From each product, test pieces of Epstan size were cut out along the rolling direction and subjected to strain relief annealing at 800 ° C. for 3 hours, and then the values of iron loss at magnetic flux densities of 1.0 T and 1.7 T, W10 / 50, W17 / 50 and magnetic flux density B8 were measured. These values are summarized in Table 9. Further, an EI core was manufactured by punching an iron core for the EI core from each product, performing strain relief annealing, stacking, winding a copper wire, and the like. Table 9 also shows the iron loss characteristics of these cores. As shown in Table 9, the rolling reduction of the cold rolling was 8
A grain-oriented electrical steel sheet satisfying the constituent requirements of the present invention of 0% or more and 95% or less has excellent iron loss characteristics in a low magnetic field as compared with the iron loss characteristics in a high magnetic field, and has an extremely good iron loss value of a real machine. It is.

[0069]

[Table 9]

[0070]

As described in detail above, according to the manufacturing method of the present invention, a grain-oriented electrical steel sheet having excellent low-field iron loss characteristics as compared with high-field iron loss characteristics can be reliably obtained. EI
A product with excellent characteristics of the actual machine such as a core can be obtained,
Since the heating temperature of the electromagnetic steel sheet slab can be greatly reduced, it greatly contributes to energy saving.

[Brief description of the drawings]

FIG. 1 is a graph showing the relationship between the iron loss value of an EI core and the annealing temperature of a hot-rolled sheet and the decarburization annealing temperature.

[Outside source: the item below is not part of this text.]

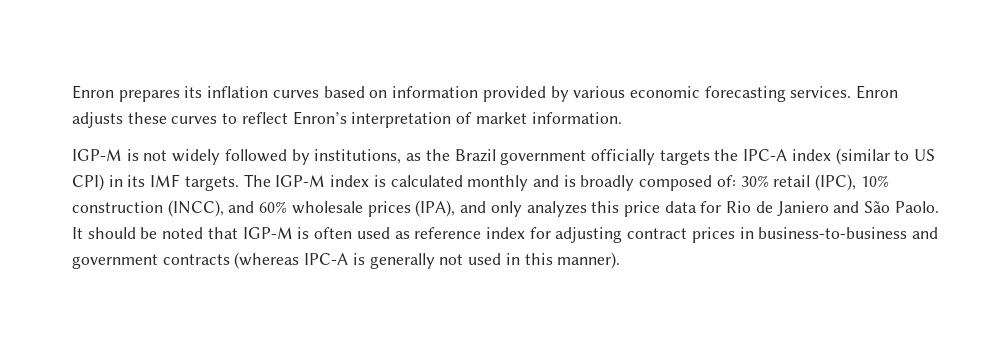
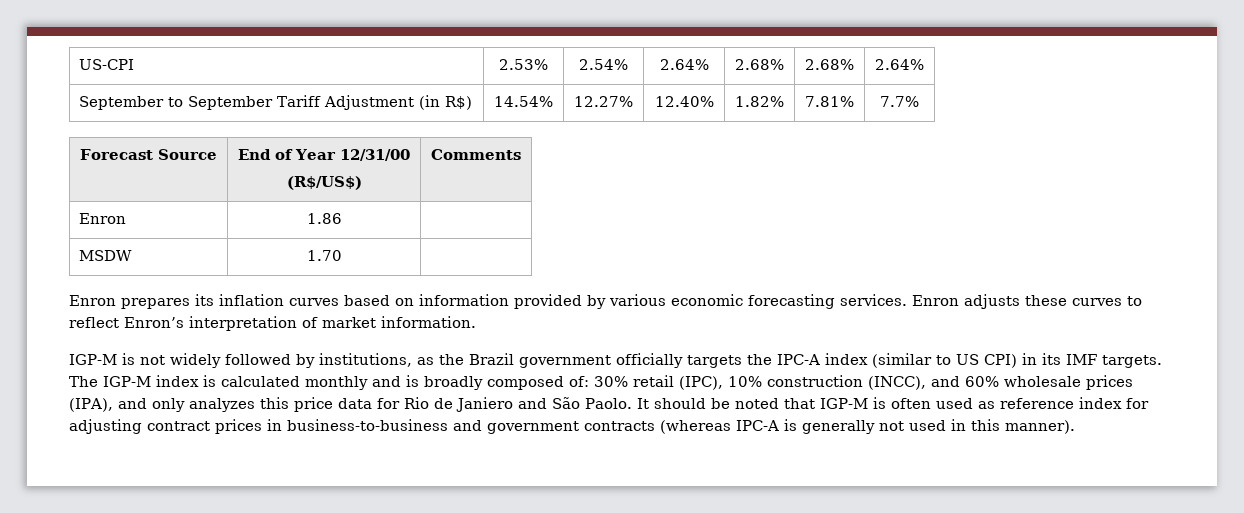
(72, 92) none -> [79,59,135,70] [499,59,548,70] [579,59,628,70] [659,59,709,70] [735,59,784,70] [805,59,854,70] [875,59,924,70] [79,95,473,110] [494,96,553,107] [574,96,633,107] [654,96,714,107] [735,96,784,107] [805,96,854,107] [880,96,919,107] [80,149,217,160] [238,149,410,161] [286,176,362,190] [431,149,521,160] [79,213,127,224] [306,213,342,224] [79,250,133,261] [306,250,342,261] US-CPI | 2.53% | 2.54% | 2.64% | 2.68% | 2.68% | 2.64% // September to September Tariff Adjustment (in R$) | 14.54% | 12.27% | 12.40% | 1.82% | 7.81% | 7.7% // Forecast Source | End of Year 12/31/00 // (R$/US$) | Comments // Enron | 1.86 | // MSDW | 1.70 | //

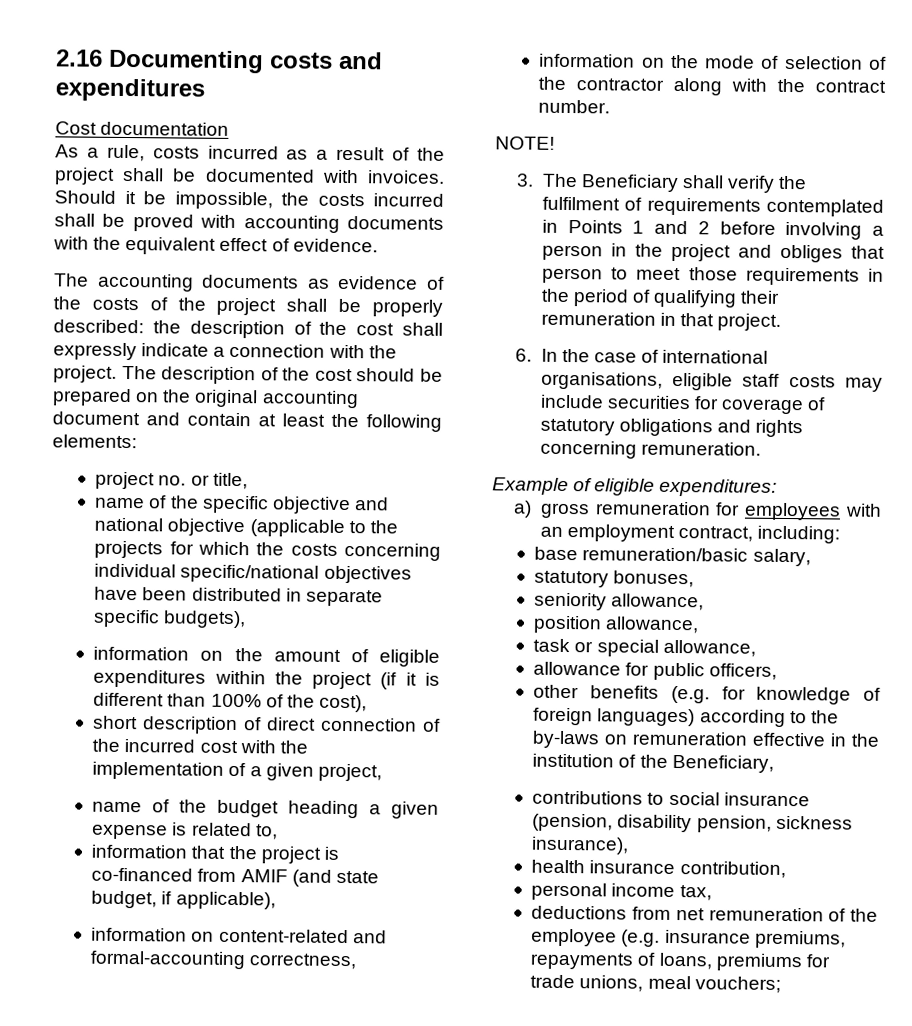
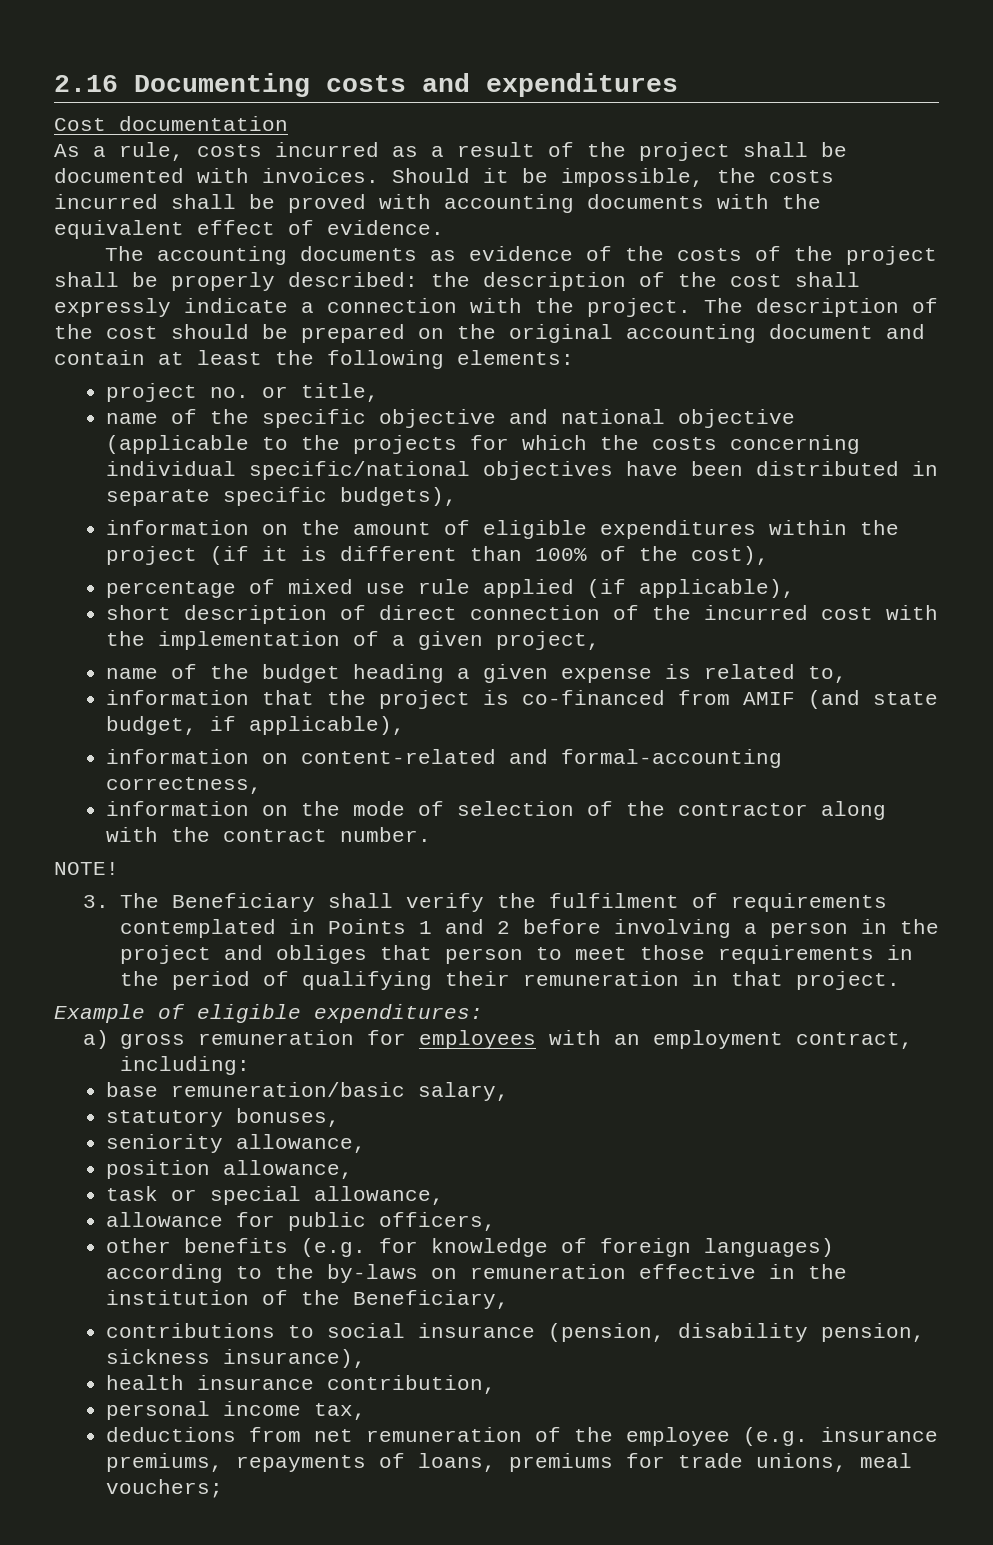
(367, 703) none -> [106,579,796,598] // percentage of mixed use rule applied (if applicable),
[515,348,769,364] [540,371,884,392] [539,394,827,415] [539,418,804,438] [539,440,762,459] // 6. In the case of international organisations, eligible staff costs may include securities for coverage of statutory obligations and rights concerning remuneration. -> (900, 980) none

 ──────────────────────────────────────────────────続 き Continuing on the front page (72) Inventor Atsuto Honda 1-chome, Kawasaki-dori, Mizushima, Kurashiki-shi, Okayama Pref. 1-chome (without address) Inside Kawasaki Steel Corporation Mizushima Works

Claims (5)

[Claims] 1. The composition contains, by weight%, Si: 2.0 to 4.5% C: 0.02 to 0.07% Mn: 0.03 to 2.5%, and Al: 0.010 as an inhibitor component. After heating a steel slab containing ０．０0.020% Sb: 0.0010 to 0.080%, hot rolling is performed, then hot-rolled sheet annealing is performed, and then the final thickness is reduced by cold rolling. A method for producing a grain-oriented electrical steel sheet in which a decarburizing annealing and an annealing separator are applied and finish annealing is performed, wherein the heating temperature of the steel slab is 1250 ° C. or less. The temperature is set to 800 ≦ x ≦ 1000 and (−x / 2) + 1200 ≦ y ≦ (−x / 2) +1300, and the cold rolling is performed by a tandem rolling mill at a draft of 80% or more and 95% or less. Low magnetic field compared to high field iron loss characteristics Method for producing a high-oriented electrical steel sheet iron loss characteristics. 2. Mo or B is further added as an inhibitor component.
The method for producing a grain-oriented electrical steel sheet having excellent low-field iron loss characteristics as compared with the high-field iron loss characteristics according to claim 1, characterized by containing i, Te, Nb, Sn, and Cr. 3. The high magnetic field according to claim 1, wherein the content of Al and N in the steel slab is 1.67 ≦ Al (wt%) / N (wt%) ≦ 2.18. A method for producing a grain-oriented electrical steel sheet having excellent low-field iron loss characteristics compared to iron loss characteristics. 4. A cold rolling is performed by a tandem rolling mill with a rolling reduction of 8%.
A grain-oriented electrical steel sheet having a low magnetic field iron loss characteristic as compared with the high magnetic field iron loss characteristic according to claim 1, wherein the heat treatment is performed at 0% or more, 95% or less, and at a temperature of 90 ° C or more. Manufacturing method. 5. Cold rolling at a temperature of 120 ° C. or more, 180 ° C.
A method for producing a grain-oriented electrical steel sheet having excellent low-field iron loss characteristics as compared with the high-field iron loss characteristics according to claim 4, wherein the method is performed as follows.